Admitting that the number of such incidents have taken place more often than usual, the State minister stated that the universities have even stated that differences in the composition of Propane and Butane leads to differences in pressure.
Commenting on the recent spate of incidents of exploding gas cylinders, the State Minister said it is impossible for authorities to reach a final decision on the cause for these events.
The State Minister said three reports were obtained from a private company identified as Intec, paid for by the Consumer Affairs Authority, and these relate to the recent gas cylinder explosions.
“The Colombo Gas Company was established in 1960. Various government bodies were vested with the responsibility of regulating gas, however, to date there has been no regulation on gas by a single government organization,” he revealed to the house.
He admitted that the Consumer Affairs Authority, which comes under his ministry has not fulfilled all the conditions set by a gazette notification published in 2012.
He said the Consumer Affairs Authority has collected 12 samples of gas cylinders from the Ratnapura, Kurunegala, Gampaha, Galle, Kalutara, and Colombo areas to be investigated.

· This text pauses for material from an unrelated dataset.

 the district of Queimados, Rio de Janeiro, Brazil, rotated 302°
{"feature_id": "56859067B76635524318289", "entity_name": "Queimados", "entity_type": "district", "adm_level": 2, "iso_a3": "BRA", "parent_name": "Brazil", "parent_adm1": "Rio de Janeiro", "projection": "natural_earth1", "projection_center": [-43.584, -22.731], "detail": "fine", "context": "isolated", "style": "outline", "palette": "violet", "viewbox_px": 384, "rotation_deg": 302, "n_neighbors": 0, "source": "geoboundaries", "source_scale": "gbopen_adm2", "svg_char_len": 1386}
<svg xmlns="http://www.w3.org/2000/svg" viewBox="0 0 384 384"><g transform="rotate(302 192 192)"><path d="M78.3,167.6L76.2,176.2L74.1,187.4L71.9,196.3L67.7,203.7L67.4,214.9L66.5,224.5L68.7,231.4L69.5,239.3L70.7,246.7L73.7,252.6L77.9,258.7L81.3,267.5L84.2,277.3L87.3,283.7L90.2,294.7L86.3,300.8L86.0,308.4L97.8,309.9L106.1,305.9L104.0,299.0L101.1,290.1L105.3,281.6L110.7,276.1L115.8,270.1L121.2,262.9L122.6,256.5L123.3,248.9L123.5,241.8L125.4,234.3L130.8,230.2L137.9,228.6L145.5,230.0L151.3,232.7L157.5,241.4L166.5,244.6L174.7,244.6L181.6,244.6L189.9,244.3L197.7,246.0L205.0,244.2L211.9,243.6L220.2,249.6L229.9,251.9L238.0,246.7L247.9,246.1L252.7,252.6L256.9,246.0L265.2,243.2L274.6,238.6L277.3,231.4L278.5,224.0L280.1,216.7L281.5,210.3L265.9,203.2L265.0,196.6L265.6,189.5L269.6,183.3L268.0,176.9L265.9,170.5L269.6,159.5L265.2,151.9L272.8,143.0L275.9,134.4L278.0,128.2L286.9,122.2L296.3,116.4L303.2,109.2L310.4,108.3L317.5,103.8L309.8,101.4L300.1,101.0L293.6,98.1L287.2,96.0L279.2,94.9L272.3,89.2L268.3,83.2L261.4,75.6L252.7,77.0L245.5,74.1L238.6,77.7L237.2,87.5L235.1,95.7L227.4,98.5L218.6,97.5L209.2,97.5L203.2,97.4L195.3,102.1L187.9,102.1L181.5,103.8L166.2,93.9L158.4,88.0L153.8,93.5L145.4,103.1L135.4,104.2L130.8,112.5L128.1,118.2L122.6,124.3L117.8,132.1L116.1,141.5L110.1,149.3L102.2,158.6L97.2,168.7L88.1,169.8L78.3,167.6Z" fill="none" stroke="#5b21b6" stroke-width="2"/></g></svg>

The samples were sent to the Ceylon Petroleum Corporation to be tested and the reports will be handed over to experts at the Moratuwa University for advice, he said.
Based on the advice, instructions will be issued for the necessary measures to be taken in this regard within the week, he added.

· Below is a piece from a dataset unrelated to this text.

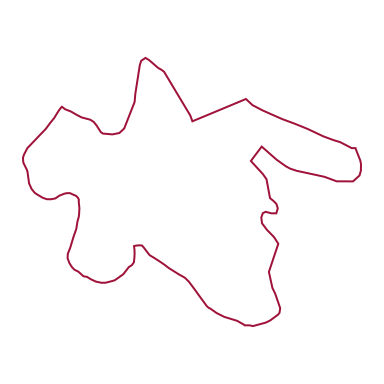 outline of Fuwwa, Kafr ash Shaykh, Egypt
{"feature_id": "37247803B18830247212538", "entity_name": "Fuwwa", "entity_type": "district", "adm_level": 2, "iso_a3": "EGY", "parent_name": "Egypt", "parent_adm1": "Kafr ash Shaykh", "projection": "albers", "projection_center": [30.568, 31.231], "detail": "fine", "context": "isolated", "style": "outline", "palette": "rose", "viewbox_px": 384, "rotation_deg": 0, "n_neighbors": 0, "source": "geoboundaries", "source_scale": "gbopen_adm2", "svg_char_len": 2605}
<svg xmlns="http://www.w3.org/2000/svg" viewBox="0 0 384 384"><path d="M355.5,148.1L351.7,148.1L340.3,142.2L333.2,140.0L323.2,136.3L315.4,132.6L307.5,128.9L294.7,123.7L282.5,119.2L272.5,114.8L262.6,110.4L252.6,105.2L245.9,99.0L221.5,109.2L192.4,121.3L190.3,115.5L176.8,93.0L164.1,71.8L161.2,69.6L158.4,68.1L156.8,66.8L152.6,63.1L149.1,60.1L145.5,57.9L141.2,60.8L139.8,65.1L135.3,94.0L134.6,102.0L124.2,128.5L119.4,133.0L112.3,134.4L104.6,133.7L103.0,133.6L100.8,132.1L98.7,128.8L96.6,125.5L93.7,121.9L90.2,119.7L81.6,117.4L77.3,115.2L70.9,111.5L65.2,109.3L62.2,107.0L62.0,106.9L61.9,106.8L61.3,107.4L60.4,108.4L58.8,110.6L56.7,113.9L54.1,118.2L50.3,122.8L45.8,128.9L40.1,134.8L36.4,138.7L34.3,140.9L30.2,145.2L27.4,148.1L25.5,151.7L24.0,154.6L23.0,157.6L23.1,160.1L23.4,162.8L24.7,165.4L24.7,165.5L24.8,165.6L26.3,168.7L26.9,169.8L27.5,171.9L28.6,179.9L29.1,183.4L29.8,185.0L30.5,186.5L31.4,188.7L34.6,192.7L37.0,194.4L42.8,197.8L46.8,199.2L48.0,199.2L50.8,199.3L55.4,198.4L59.3,195.7L64.6,193.6L67.4,193.1L70.2,193.2L72.6,194.4L76.0,195.8L77.8,197.6L78.0,197.9L78.1,198.2L78.8,199.4L78.8,202.4L79.4,208.2L79.1,214.1L78.7,217.2L77.5,221.3L76.3,228.9L73.5,236.9L73.5,237.1L73.4,237.2L70.2,247.8L67.8,253.8L67.6,258.3L69.4,263.0L71.7,266.8L74.4,269.7L78.4,271.7L83.4,276.2L83.6,276.2L83.8,276.3L87.1,276.9L90.9,279.3L95.9,281.6L101.6,282.8L105.7,282.7L111.6,281.2L114.7,280.3L119.6,276.9L120.0,276.5L121.7,275.4L123.4,274.1L128.8,267.1L131.9,265.1L132.0,265.0L133.9,262.3L134.4,257.7L134.6,253.7L134.5,250.4L134.5,249.8L134.0,246.1L135.5,245.7L137.4,245.5L137.5,245.4L138.3,245.4L139.0,245.3L142.0,245.5L143.3,247.0L144.3,248.2L146.2,250.8L149.6,255.1L151.0,256.0L153.2,257.3L160.5,262.0L164.7,264.9L168.9,268.1L178.9,274.4L179.1,274.5L179.3,274.6L180.0,275.0L183.6,277.0L184.8,277.7L187.6,280.4L188.8,281.6L193.0,287.2L194.8,289.6L196.9,292.5L197.3,293.1L200.7,297.8L207.0,306.4L209.1,308.1L210.0,308.4L213.3,310.7L216.4,312.9L224.3,316.9L225.3,317.2L237.1,320.8L244.2,324.8L244.5,325.3L246.5,325.3L250.0,325.4L252.9,326.1L265.8,322.6L270.1,320.5L278.0,314.7L279.5,312.8L280.2,308.2L275.2,293.7L272.4,287.9L268.9,271.9L275.1,253.3L278.3,243.8L277.1,241.9L274.1,237.2L267.0,229.9L262.0,223.3L261.3,217.5L262.8,213.2L265.6,211.8L271.3,213.3L276.3,213.3L277.8,208.3L276.4,203.9L273.5,201.0L270.0,198.1L266.5,179.2L262.9,174.1L250.9,161.0L254.6,156.0L261.7,146.6L276.6,159.7L285.9,166.3L290.1,168.6L296.6,170.8L314.4,174.6L324.4,176.8L329.6,178.7L336.6,181.3L353.0,181.4L359.5,175.5L360.9,170.6L361.0,164.1L360.3,160.5L357.4,153.2L356.0,149.6L355.5,148.1Z" fill="none" stroke="#9f1239" stroke-width="2"/></svg>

The State Minister admitted that there was no SLSI standard in the composition of Propane and Butane in domestic gas, adding that according to the SLSI there are no international standards for many countries with regard to the composition.
However, the universities believe that an increased composition affects the pressure inside the gas cylinders, he told the Parliament adding that it is not possible to reach a conclusive decision on the matter.